La Gazette

des Comores

Genre / La présence de Sitti Farouta à un Maoulid dérange

Genre / La présence de Sitti Farouta à un Maoulid dérange © : HZK-LGDC

La première magistrate de l’île de Ngazidja a pris part à une cérémonie religieuse d’une institution de la République qui a réuni toutes les autorités du pays. Sa présence en a dérangé plus d’un. Pourtant, la République ne peut se permettre d’être exclusive.

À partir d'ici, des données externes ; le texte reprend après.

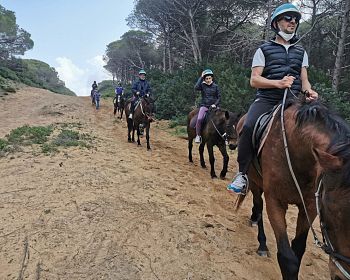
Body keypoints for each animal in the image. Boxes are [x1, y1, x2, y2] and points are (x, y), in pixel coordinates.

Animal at [235, 94, 350, 280]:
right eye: (331, 211)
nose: (341, 275)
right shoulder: (275, 202)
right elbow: (287, 258)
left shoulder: (309, 206)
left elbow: (298, 249)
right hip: (254, 182)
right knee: (258, 206)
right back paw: (262, 244)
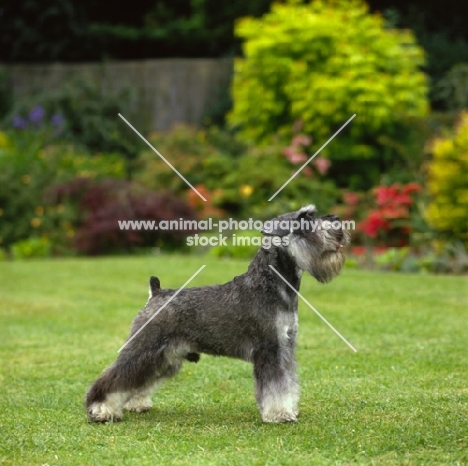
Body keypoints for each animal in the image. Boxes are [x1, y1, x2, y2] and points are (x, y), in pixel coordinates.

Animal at [86, 206, 350, 424]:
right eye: (304, 219)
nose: (337, 219)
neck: (271, 284)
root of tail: (156, 293)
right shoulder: (270, 349)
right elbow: (276, 386)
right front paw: (279, 414)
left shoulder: (285, 347)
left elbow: (288, 382)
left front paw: (289, 409)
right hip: (145, 348)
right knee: (114, 377)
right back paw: (101, 411)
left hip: (165, 357)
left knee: (139, 380)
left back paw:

Sitti Farouata Mhoudine qui est à la tête de l’île de Ngazidja a pris part au Maoulid de l’Armée Nationale de développement ce 28 octobre à la gendarmerie nationale, en compagnie entre autres du chef de l’Etat Azali Assoumani, de Fazul Mohamed, premier magistrat de l’île de Mwali et d’autres officiels. La ministre de la santé a également pris part à la cérémonie de célébration de la naissance du prophète Mouhammad.

 

Sitti Farouata Mhoudine, dans une robe blanche, la tête couverte, a pris place à la tribune officielle à côté de ses pairs. Il n’en fallut pas plus pour que les internautes se déchainent, « ne comprenant décidément pas comment une femme a osé se mettre au premier rang d’une cérémonie religieuse ». Facebook s’est emparé du sujet et n’a pas manqué de souligner « l’illégalité du comportement de la gouverneure », sans, pour beaucoup, qu’une seule fois, l’on dise en quoi elle avait « fauté ». Peu ont pu justifier légalement ou religieusement pourquoi sa présence dans cette assemblée était « un péché ». Certains se contentant d’un « mais qu’est ce qu’elle fichait dans une cérémonie réservée aux hommes » et autres « elle n’avait pas sa place dans une fête religieuse mais si les autorités (ici on parle des autorités mâles évidemment comme si elle n’en était pas une) en ont décidé ainsi, elle n’avait qu’à porter des habits qui répondent aux exigences de notre religion ». Par habits qui répondent aux exigences de notre religion, comprendre, il lui fallait mettre une burqa ou un hijab et ne surtout pas venir dans cette robe d’un blanc immaculé qui ne cachait rien de sa présence.

 

D’autres, préférant se complaire dans l’immuabilité supposée de notre tradition ont fait valoir que « depuis la nuit des temps, les femmes ont toujours eu une place à part dans nos maoulids. Avec l’actuel chef de l’Etat, je constate une évolution des mœurs ». Cet internaute est allé jusqu’à dire que « depuis le 25 juin 1968, il n’avait jamais vu une femme sur la même tribune (que les officiels du genre masculin, ndlr) ». A la question de savoir si nous avons déjà eu avant 2019, une femme à la tête d’une île, il nous a été répondu ceci : « nous avons eu des députées qui n’ont jamais approché la tribune officielle ».

 

D’autres, louant son courage ont tenu un tout autre discours : « ce qui me désole dans cette société, que ce soit dans nos pays ou en occident, c’est que l’homme s’approprie toujours la femme comme si c’était ‘une chose’ ; la femme doit porter tel vêtement, la femme doit enlever son foulard, la femme ne doit pas porter une jupe trop courte, la femme ne doit pas tomber enceinte parce que cela n’arrange pas l’entreprise dans laquelle elle travaille. Les femmes ont un cerveau, elles sont médecins, journalistes, avocates, militaires, militantes alors pourquoi les hommes veulent toujours décider à leur place ? ». Ou encore celui-ci qui disait que la levée de boucliers suite à sa présence dans la cérémonie était plus d’ordre « culturel que cultuel. Ce qu’Allah a voulu interdire, il l’a révélé dans le Saint Coran. Le reste, ce sont des interprétations de personnes qui doivent rendre compte comme chacun de nous. En tant ‘qu’autorité de fait’ de Ngazidja, elle était dans son bon droit et rien religieusement ne l’empêchait d’y être ».

 

Enfin, il y a ceux qui prônent encore une fois la séparation effective « de l’Etat et de la religion ».

En attendant cette laïcité que certains appellent de leurs vœux,  la  nouvelle constitution dit que «  l’Union des Comores reconnaît et garantit à la jeunesse et aux femmes le droit d’accès aux instances politiques de représentation locale et nationale ». 

 

Et dans toute autre cérémonie qui nécessite la présence de toutes les autorités de la République, qu’elle soit religieuse ou politique, Sitti Farouata Mhoudine (tout comme la députée Hadjira Oumouri et un jour peut être toutes les femmes) y aura sa place parce que la République ne peut absolument pas se permettre d’être exclusive.